I find that horrific. I am appalled that a dog can be kept in those conditions and it’s considered to be legal. But that is a fight that has been going on for years, and one that I don’t have time to participate in and still run a rescue. Here are some fantastic tips about what YOU can do to help stop puppy mills: http://www.prisonersofgreed.org/actions.html
So, I do what I can. I get as many dogs out as I can. I take their pictures. I share their stories hoping that it will open people’s eyes to the reality of puppy mills and backyard breeders. It’s one thing to read about a puppy mill dog and to see the photos online. It’s another thing entirely to hold that dog. To smell the stench that clings to them despite bath after bath. To see the rotten teeth, the oozing ears. The burns from lying in urine for years. To see them tremble at the gentlest touch because they have never known kindness. To see them cower when you reach for them because they have never been held. The fear, the sadness in their eyes is heartbreaking.
Giving money to the people who do this to these dogs is not something I like to do. It’s not.
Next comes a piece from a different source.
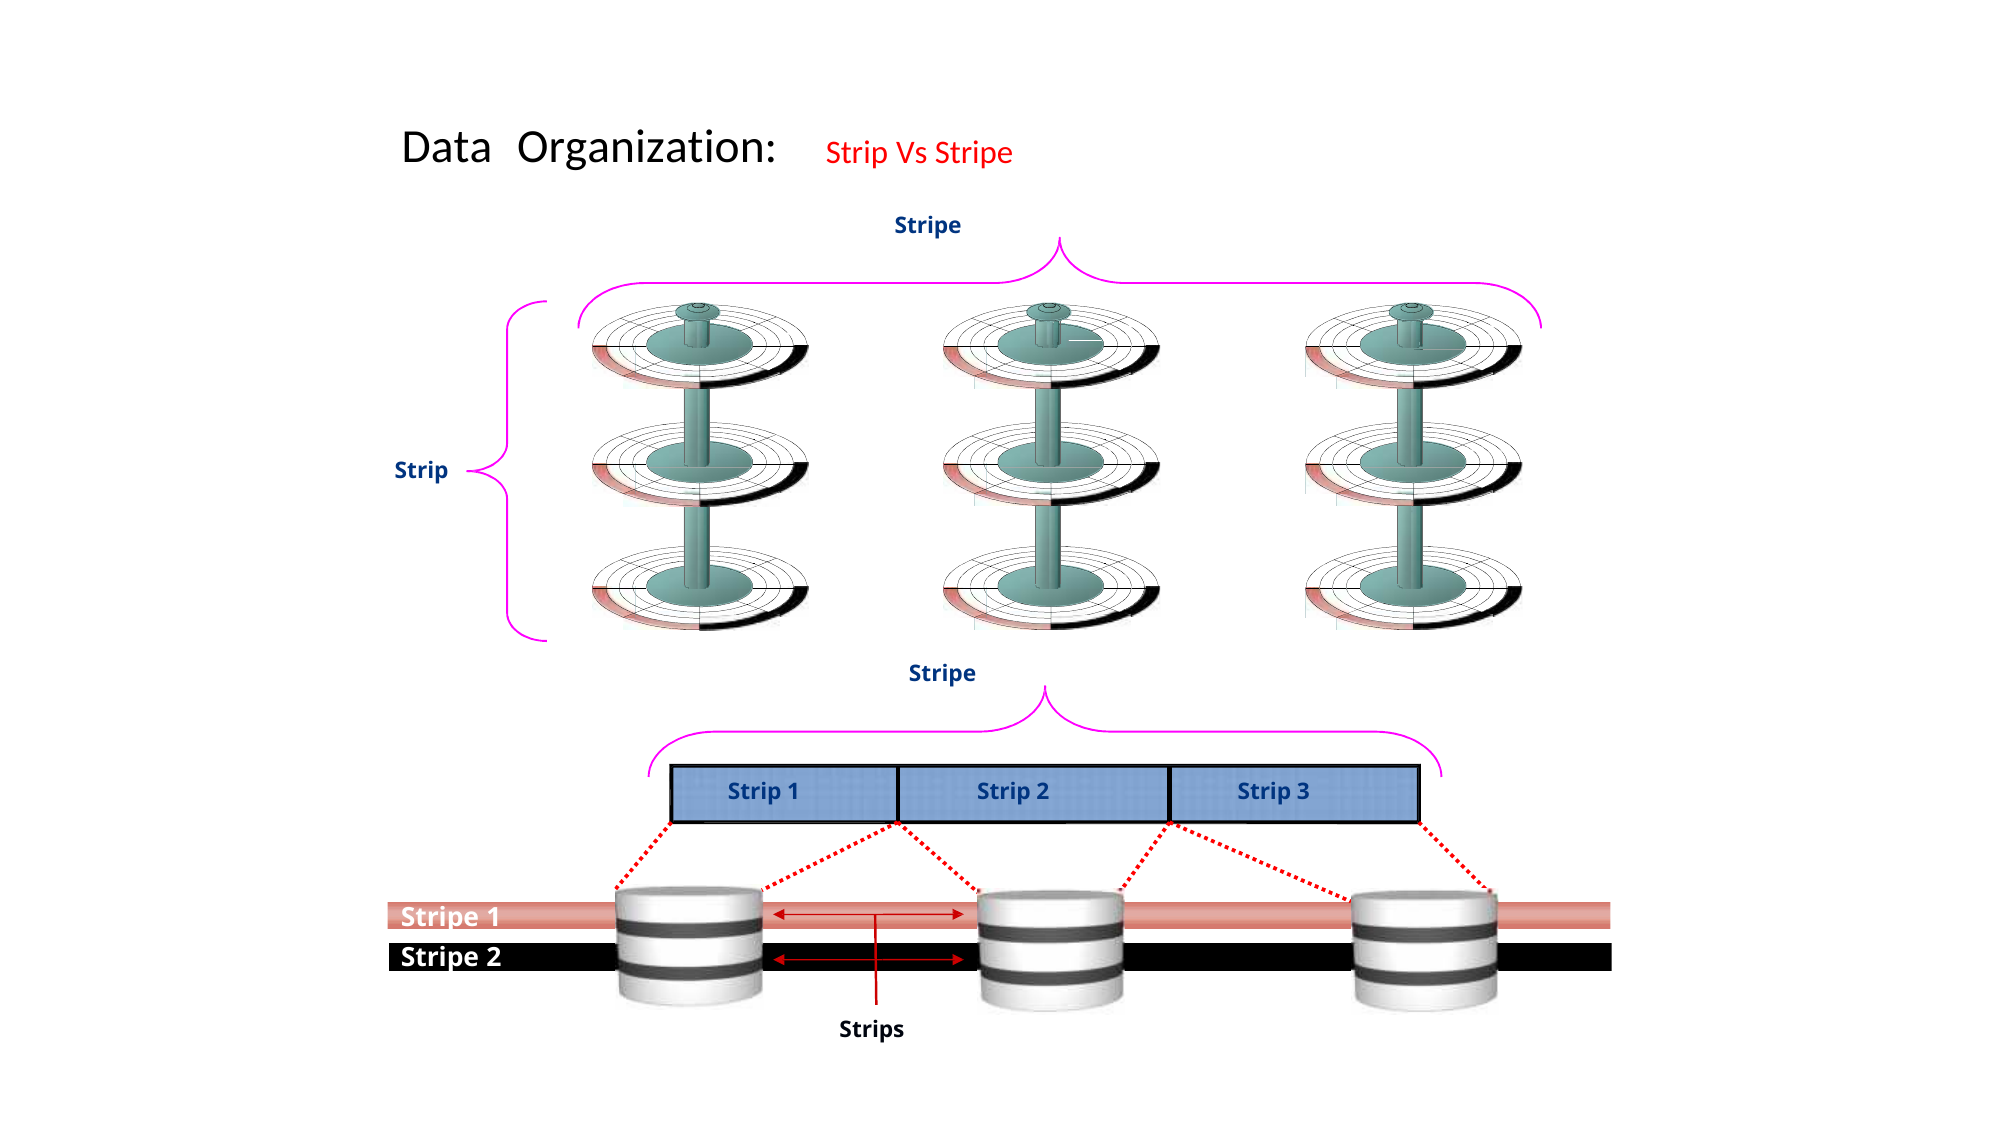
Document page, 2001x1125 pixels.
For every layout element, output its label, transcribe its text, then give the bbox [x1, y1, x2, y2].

text_box [1093, 570, 1117, 587]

But when the other option is turning my head from them and allowing them to stay in those conditions for their whole lives- well, there IS no choice in my mind. Our goal is to get the dogs that are at the highest risk. The puppies that are older and getting ready to go into heat or have physical defects or medical issues. Those puppies that don’t sell when they are young are at high risk to end up in another mill or with a different byb or in an auction. Then there are the dogs that are still old enough to breed that the mill or breeder are getting rid of without spaying or neutering so they can be bought by ANOTHER breeder or mill and continue to be bred.
I know that when they come into rescue they will get medical treatment, they will be spayed or neutered and they will be rehabilitated as much as they can be in the time we have them to prepare them for life as a member of their adoptive family. Some of these dogs have never been touched or held. Getting them into rescue removes the chance of them being bought by another mill or backyard breeder to continue breeding. The mills and bybs will get their money, one way or another, so we choose to help as many dogs as we can get out and have a chance at life.
And we will keep hoping that somehow down the line the laws will become stricter and that eventually even the laws will reflect the idea that pets are family, not things. At CCR “All Lives Matter.”